WORK ORDER: Rewrite the Bont Jet skates post from "First off, a" up to and including "times a week.", changing "recreational" to "casual".

I have had my Bont Jet skates for a couple of months now. It’s time to say a few words about them...

First off, a little bit about my skating background and my goals for my new skates. I have been a recreational inline skater for ~15 years and my trusty skates for the last 12 years have been Rollerblade Spiritblades. I decided to get new skates in order to go much longer distances (thus getting more exercise!), hopefully well into 20-30 mile range several times a week.

My journey did not lead directly to the Bont Jet.

I first got the itch for a new pair when I saw that REI had Rollerblade Marathon Carbon skates on sale. (At this point I had done no research on speed skates!) I ordered a pair and had them for about a month, at which point I decided that they were not for me! I had a constant pain in my right ankle and the skates were pretty heavy. (The bigger wheels were great though.) Thankfully, REI has the best return policy of any retailer I know: If you’re unsatisfied with a product, they will take it back - no matter how long you have had it.

Then I dove into researching speed skates online. The greatest asset was the fantastic skating community. I sent out a plea for help and A LOT of people answered. Thank you, everyone!

Soon my sights were set on the Bont Semi-Race skates. They seemed to be a great beginner skate with the higher ankle cuff and the 3-point boot (lower deck height). I also have skinny feet and several people told me that Bonts run narrower than most other brands. Many people let me know about their positive experiences with the Semi-Race, especially Claire (Thanks again, Claire!). I measured my feet to be 250-252mm, which is soundly in the size 7 range. The Semi-Race size 7’s arrived, I tried them on, and they were too small! Yet during that process, I also decided that I was going to actually prefer a lower ankle cuff. Enter the Bont Jet (size 7.5!).

So far I am really enjoying the Jets. I haven’t gotten out on them as much as I’d like. Three reasons: 1. It’s been rainy here lately, 2. I’ve been having issues with blistering, 3. I needed to get a brake. I can’t do anything about the rain (it’s actually very welcome right now), but I finally have #2 and #3 under control!

These skates (as with all Bonts and many other brands) are heat moldable. I think I have molded them a total of four times at this point. The most recent time was because I had to compensate for my new Ezee Fit ankle booties (http://ezeefitsports.com), which will help with blistering. I have yet to go out for any distance with this new set-up, but I highly anticipate a great improvement in a pain-free skating experience!

Getting the brake was an interesting adventure (but I’ll spare the details since this is turning into a thesis!). I ended up getting the Bont brake which attaches nicely to the Bont S-frame (aluminum only at this point). The brake material, on the other hand, is horrible at this point. I wore down the brake pad in ONE outing. Bont is working on it as fast as they can. In the meantime, I am currently using a Gatorback brake pad, thanks to Mark’s donation (thanks Mark!) and my dad’s innovation. The Gatorback pad is skinnier than the Bont, so my dad cut out a piece of the worthless Bont pad and wedged it in next to the Gatorback.

DATA PROVIDED:
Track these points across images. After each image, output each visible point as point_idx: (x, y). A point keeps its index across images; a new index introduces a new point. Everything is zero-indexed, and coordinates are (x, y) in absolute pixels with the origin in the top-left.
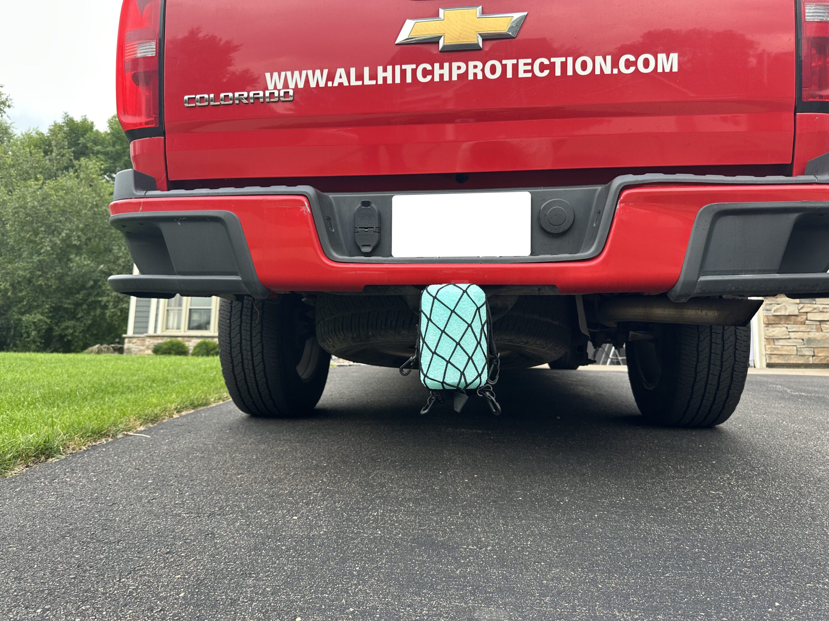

OUTPUT FOR THIS TASK:
First off, a little bit about my skating background and my goals for my new skates. I have been a casual inline skater for ~15 years and my trusty skates for the last 12 years have been Rollerblade Spiritblades. I decided to get new skates in order to go much longer distances (thus getting more exercise!), hopefully well into 20-30 mile range several times a week.